For the generalizability evaluation, we tested our system on 25 mammography reports and 96% of measurements were extracted correctly with their modifiers. Although the performance was very high, it should be noted that, in those reports, a single sentence does not include more than one measurement and our system performs best for sentences having only one measurement. On the other hand, this pattern would be common in mammography reports. As a future work, we are planning to evaluate the success of the pipeline on other modality reports.
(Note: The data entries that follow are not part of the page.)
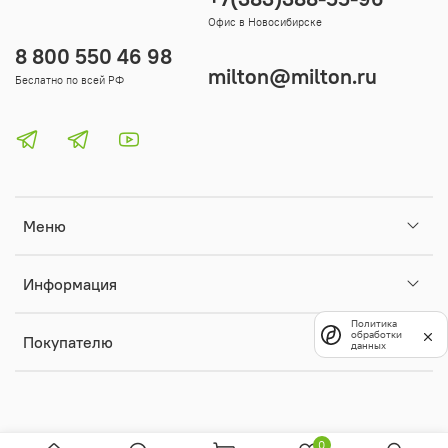
Офис в Новосибирске
8 800 550 46 98
milton@milton.ru
Беслатно по всей РФ
Меню
Информация
Политика
обработки
Покупателю
данных
0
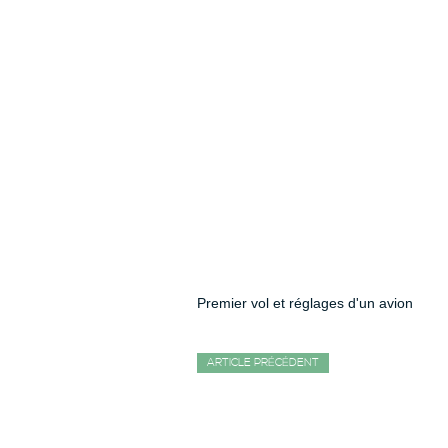
Premier vol et réglages d'un avion
ARTICLE PRÉCÉDENT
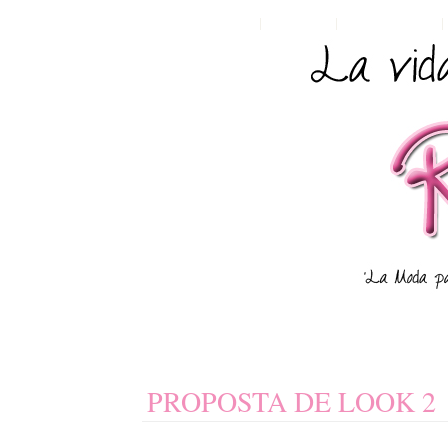
HOME
POSTS RSS
COMMENTS RSS
PROPOSTA DE LOOK 2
The main limitation of this study was the small dataset from one single institution; in our future experiments, we plan to increase the training and test size with reports from multiple different institutions, hence, increasing the generalizability of our system. Similarly, due to limited resource, we performed a “light annotation [22]” of the training set of (1100 reports) for CRF model by a single expert. On the other hand, the annotation of the test set was a completely manual effort which we think is a valuable resource that we will use in future work for developing appropriate lesion tracking models. In the future, we also intend to adopt attention-based convolutional neural network model for extracting relations between the entities. It should be noted that all these methodologies require larger training sets and manual annotation of the training data is a very labor-intensive task.

Extracting measurements and their descriptors as a structured summary of the lesions from unstructured radiology reports might be quite valuable for lesion tracking purposes. That information might be used to disambiguate the lesions across studies to identify the baseline and follow-up measurements of the same lesion. For example, if a lesion in the fifth segment of the liver is identified in the baseline study and then, it is identified again in the follow-up study, the anatomical entity and the segment number can be used to associate the measurements as the measurement of the same lesion. Moreover, the historical references can be used to bind a measurement to the measurement of the same lesion in a prior study. This can help in generating automatic lesion tracking and tumor burden reports. In addition, another impact of automated text annotation, such as in our work, is large-scale data labeling to train models that automate image interpretation.

Conclusion

Notwithstanding the foregoing limitations and challenges, we believe there is potential for clinical utility of our approach to improve radiologist practice by enabling automatic measurement extraction and summarization from radiology reports. With further testing, the system may ultimately help to improve radiology practice by enabling automated lesion summary, facilitate the assessment of changes in tumor burden, and improve the quality of patient care.